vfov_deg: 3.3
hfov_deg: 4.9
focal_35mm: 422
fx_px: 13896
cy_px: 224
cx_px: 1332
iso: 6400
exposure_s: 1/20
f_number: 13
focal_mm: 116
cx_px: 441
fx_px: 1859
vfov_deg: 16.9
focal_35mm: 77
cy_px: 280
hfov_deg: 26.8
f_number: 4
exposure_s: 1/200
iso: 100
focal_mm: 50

==

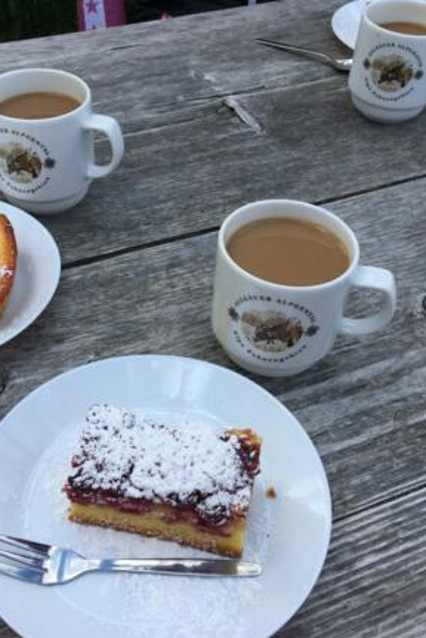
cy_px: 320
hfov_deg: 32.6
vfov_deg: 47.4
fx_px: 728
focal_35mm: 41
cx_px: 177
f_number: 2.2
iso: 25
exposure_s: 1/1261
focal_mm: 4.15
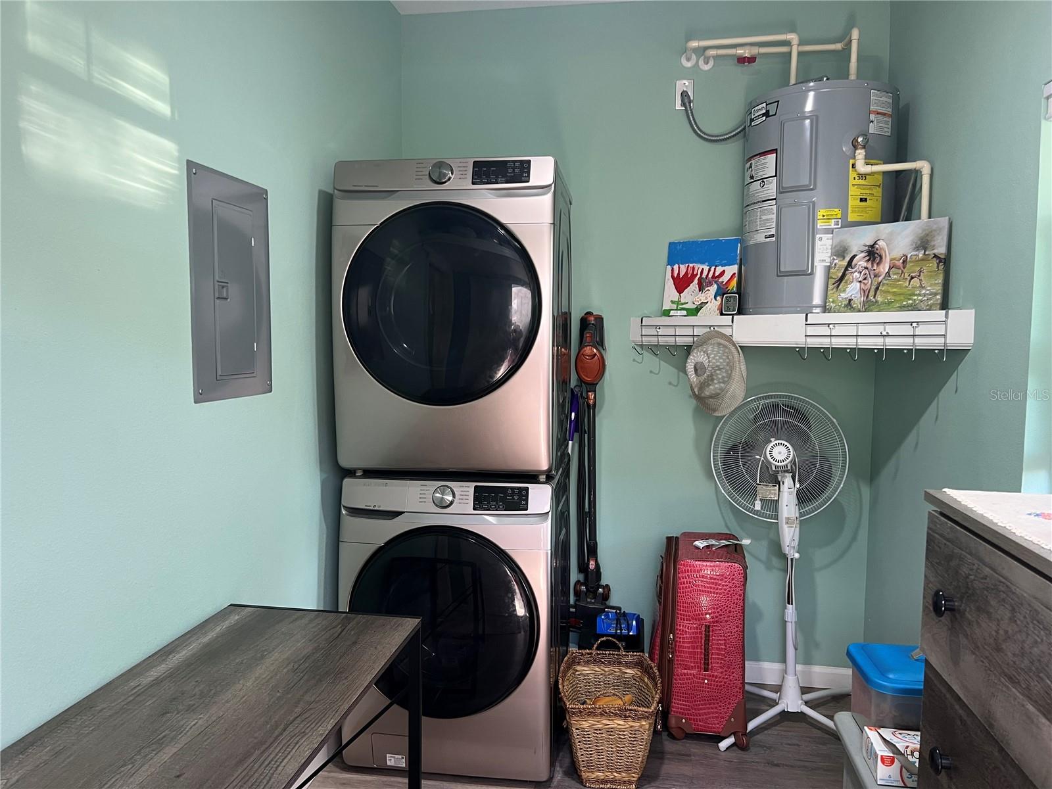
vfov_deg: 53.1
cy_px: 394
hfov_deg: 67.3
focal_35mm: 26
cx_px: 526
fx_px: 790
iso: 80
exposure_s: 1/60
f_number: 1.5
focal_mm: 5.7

---

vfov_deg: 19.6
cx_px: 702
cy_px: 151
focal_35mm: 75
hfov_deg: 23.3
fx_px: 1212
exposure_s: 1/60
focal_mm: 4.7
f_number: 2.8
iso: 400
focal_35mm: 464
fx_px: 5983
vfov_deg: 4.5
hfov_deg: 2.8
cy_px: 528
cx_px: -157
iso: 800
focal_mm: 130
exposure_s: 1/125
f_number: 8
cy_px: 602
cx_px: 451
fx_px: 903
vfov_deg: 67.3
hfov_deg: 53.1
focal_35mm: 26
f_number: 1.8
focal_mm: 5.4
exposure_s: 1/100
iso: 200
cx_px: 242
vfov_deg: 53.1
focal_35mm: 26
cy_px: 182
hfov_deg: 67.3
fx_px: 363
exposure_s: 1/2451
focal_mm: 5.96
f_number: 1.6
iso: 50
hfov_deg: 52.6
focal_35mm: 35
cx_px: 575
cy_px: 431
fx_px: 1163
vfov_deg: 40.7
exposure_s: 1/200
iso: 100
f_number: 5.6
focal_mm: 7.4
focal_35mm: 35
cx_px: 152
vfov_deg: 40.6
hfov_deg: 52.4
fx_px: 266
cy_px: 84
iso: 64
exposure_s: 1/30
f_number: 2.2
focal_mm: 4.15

Task objective :: Retype exactly, and only, the lines above from the one where "f_number: 2.8" occurs up to and including the one where "focal_mm: 7.4" occurs.

Task response ::
f_number: 2.8
iso: 400
focal_35mm: 464
fx_px: 5983
vfov_deg: 4.5
hfov_deg: 2.8
cy_px: 528
cx_px: -157
iso: 800
focal_mm: 130
exposure_s: 1/125
f_number: 8
cy_px: 602
cx_px: 451
fx_px: 903
vfov_deg: 67.3
hfov_deg: 53.1
focal_35mm: 26
f_number: 1.8
focal_mm: 5.4
exposure_s: 1/100
iso: 200
cx_px: 242
vfov_deg: 53.1
focal_35mm: 26
cy_px: 182
hfov_deg: 67.3
fx_px: 363
exposure_s: 1/2451
focal_mm: 5.96
f_number: 1.6
iso: 50
hfov_deg: 52.6
focal_35mm: 35
cx_px: 575
cy_px: 431
fx_px: 1163
vfov_deg: 40.7
exposure_s: 1/200
iso: 100
f_number: 5.6
focal_mm: 7.4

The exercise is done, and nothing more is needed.